Crystal N. Feimster
Crystal N. Feimster, a native of North Carolina, is an Associate Professor in the Departments of African American Studies and History and the Programs of American Studies and Women, Gender, and Sexuality Studies at Yale University. She earned her Ph. D. in History from Princeton University and her BA in History and Women’s Studies from UNC-Chapel Hill. Feimster has also taught at Boston College, UNC-Chapel Hill, and Princeton. She teaches a range of courses in 19th and 20th century African American history, women’s history, and southern history. “The Long Civil Rights Movement” and “Critical Race Theory” are her most popular undergraduate courses at Yale. Feimster has received numerous teaching and mentoring awards and is an OAH Distinguished Lecturer. She has been a faculty fellow at the American Academy of Art Science in Cambridge, MA, the Dubois Institute at Harvard, the Institute for Advanced Study in Princeton, NJ, and Monash University in Melbourne, Australia.
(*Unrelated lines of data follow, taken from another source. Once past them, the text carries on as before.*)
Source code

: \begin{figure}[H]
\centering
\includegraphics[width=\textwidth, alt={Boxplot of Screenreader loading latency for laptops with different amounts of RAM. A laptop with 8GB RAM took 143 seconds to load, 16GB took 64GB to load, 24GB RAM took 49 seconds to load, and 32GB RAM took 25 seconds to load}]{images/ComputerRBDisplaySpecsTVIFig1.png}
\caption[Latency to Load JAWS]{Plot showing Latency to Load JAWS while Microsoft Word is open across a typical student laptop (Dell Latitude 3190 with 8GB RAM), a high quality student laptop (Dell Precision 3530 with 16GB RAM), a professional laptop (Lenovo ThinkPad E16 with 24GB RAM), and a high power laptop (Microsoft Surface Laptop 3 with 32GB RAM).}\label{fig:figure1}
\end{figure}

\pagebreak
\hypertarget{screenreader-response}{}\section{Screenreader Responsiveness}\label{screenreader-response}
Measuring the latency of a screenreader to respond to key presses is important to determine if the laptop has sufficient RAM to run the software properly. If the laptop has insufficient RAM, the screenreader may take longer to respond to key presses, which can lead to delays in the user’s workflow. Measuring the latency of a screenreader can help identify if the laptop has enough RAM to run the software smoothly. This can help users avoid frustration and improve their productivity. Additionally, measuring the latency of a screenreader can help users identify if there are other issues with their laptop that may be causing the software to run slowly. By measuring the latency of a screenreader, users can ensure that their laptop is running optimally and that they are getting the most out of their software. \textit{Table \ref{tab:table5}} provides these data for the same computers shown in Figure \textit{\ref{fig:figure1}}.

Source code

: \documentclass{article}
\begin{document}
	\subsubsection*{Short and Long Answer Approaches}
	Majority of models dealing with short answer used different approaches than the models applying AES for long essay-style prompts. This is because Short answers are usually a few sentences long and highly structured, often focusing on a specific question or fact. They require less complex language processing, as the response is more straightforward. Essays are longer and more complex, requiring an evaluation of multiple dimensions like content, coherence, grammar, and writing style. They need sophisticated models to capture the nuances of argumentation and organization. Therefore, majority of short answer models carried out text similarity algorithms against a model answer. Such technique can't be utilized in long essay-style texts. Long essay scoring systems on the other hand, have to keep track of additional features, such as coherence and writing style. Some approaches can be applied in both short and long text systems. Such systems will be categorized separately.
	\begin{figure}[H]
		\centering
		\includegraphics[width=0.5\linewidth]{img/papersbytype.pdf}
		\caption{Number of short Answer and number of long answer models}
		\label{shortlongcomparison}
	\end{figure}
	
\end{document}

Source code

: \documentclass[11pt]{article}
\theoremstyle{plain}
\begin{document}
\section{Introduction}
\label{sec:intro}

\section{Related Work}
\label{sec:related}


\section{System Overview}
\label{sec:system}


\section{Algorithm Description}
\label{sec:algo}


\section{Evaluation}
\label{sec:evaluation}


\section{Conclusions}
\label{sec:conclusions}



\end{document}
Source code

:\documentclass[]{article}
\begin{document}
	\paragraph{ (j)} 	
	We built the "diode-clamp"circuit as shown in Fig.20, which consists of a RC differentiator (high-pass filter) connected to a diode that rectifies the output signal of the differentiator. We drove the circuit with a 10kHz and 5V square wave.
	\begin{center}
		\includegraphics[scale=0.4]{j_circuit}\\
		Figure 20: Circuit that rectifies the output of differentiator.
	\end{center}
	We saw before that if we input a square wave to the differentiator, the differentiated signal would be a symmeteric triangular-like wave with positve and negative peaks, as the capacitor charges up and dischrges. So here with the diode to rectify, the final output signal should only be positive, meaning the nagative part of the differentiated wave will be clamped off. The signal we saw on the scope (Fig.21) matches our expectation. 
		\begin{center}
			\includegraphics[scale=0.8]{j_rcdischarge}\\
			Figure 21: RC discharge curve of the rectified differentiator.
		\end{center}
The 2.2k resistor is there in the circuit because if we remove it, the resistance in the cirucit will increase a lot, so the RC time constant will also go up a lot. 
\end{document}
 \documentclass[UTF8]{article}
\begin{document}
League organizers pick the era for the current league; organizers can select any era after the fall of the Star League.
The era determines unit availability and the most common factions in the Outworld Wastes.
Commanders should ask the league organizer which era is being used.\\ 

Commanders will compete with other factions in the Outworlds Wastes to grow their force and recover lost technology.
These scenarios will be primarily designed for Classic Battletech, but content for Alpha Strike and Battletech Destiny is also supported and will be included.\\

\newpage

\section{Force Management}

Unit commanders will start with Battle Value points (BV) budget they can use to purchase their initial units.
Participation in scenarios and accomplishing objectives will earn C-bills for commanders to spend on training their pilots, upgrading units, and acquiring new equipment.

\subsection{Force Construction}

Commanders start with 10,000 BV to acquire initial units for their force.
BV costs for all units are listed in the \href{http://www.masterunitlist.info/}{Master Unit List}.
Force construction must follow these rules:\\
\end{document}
Feimster is the author of Southern Horrors: Women and the Politics of Rape and Lynching (Harvard, 2009), a history of how black and white women in the US South were affected by and responded to the problems of rape and lynching in the late 19th and early 20th centuries. Southern Horrors won the North East Black Studies Association 2010 W.E.B. Du Bois Book Prize and received Honorable Mention for the Organization of American Historians’ 2010 Darlene Clark Hine Award. Feimster has published peer-reviewed essays in The Journal of American History and Daedalus, has co-edited a special issue of The Journal of the Gilded Age and Progressive Era on Centennial Anniversary of Woman’s Suffrage, and has written numerous book chapters and encyclopedia entries. Her essay “Keeping a Disorderly House in Civil War Kentucky,” in the Register of the Kentucky Historical Society was awarded the Kentucky Historical Society Collins Award for best article in 2019. Feimster has also published in the New York Times, The Chronicle of Higher Education, and Slate and has advised and appeared in several documentaries, such as The Rape of Recy Taylor.
Feimster is currently completing Truth Be Told: The Battle for Freedom in Civil War Era Louisiana (Oxford University Press, forthcoming), a case study that centers Louisiana as part of a formative moment in the emergence of new ideas about freedom and citizenship in America. She is also working on a manuscript titled, Beauty and Booty: The History of Civil War Rape.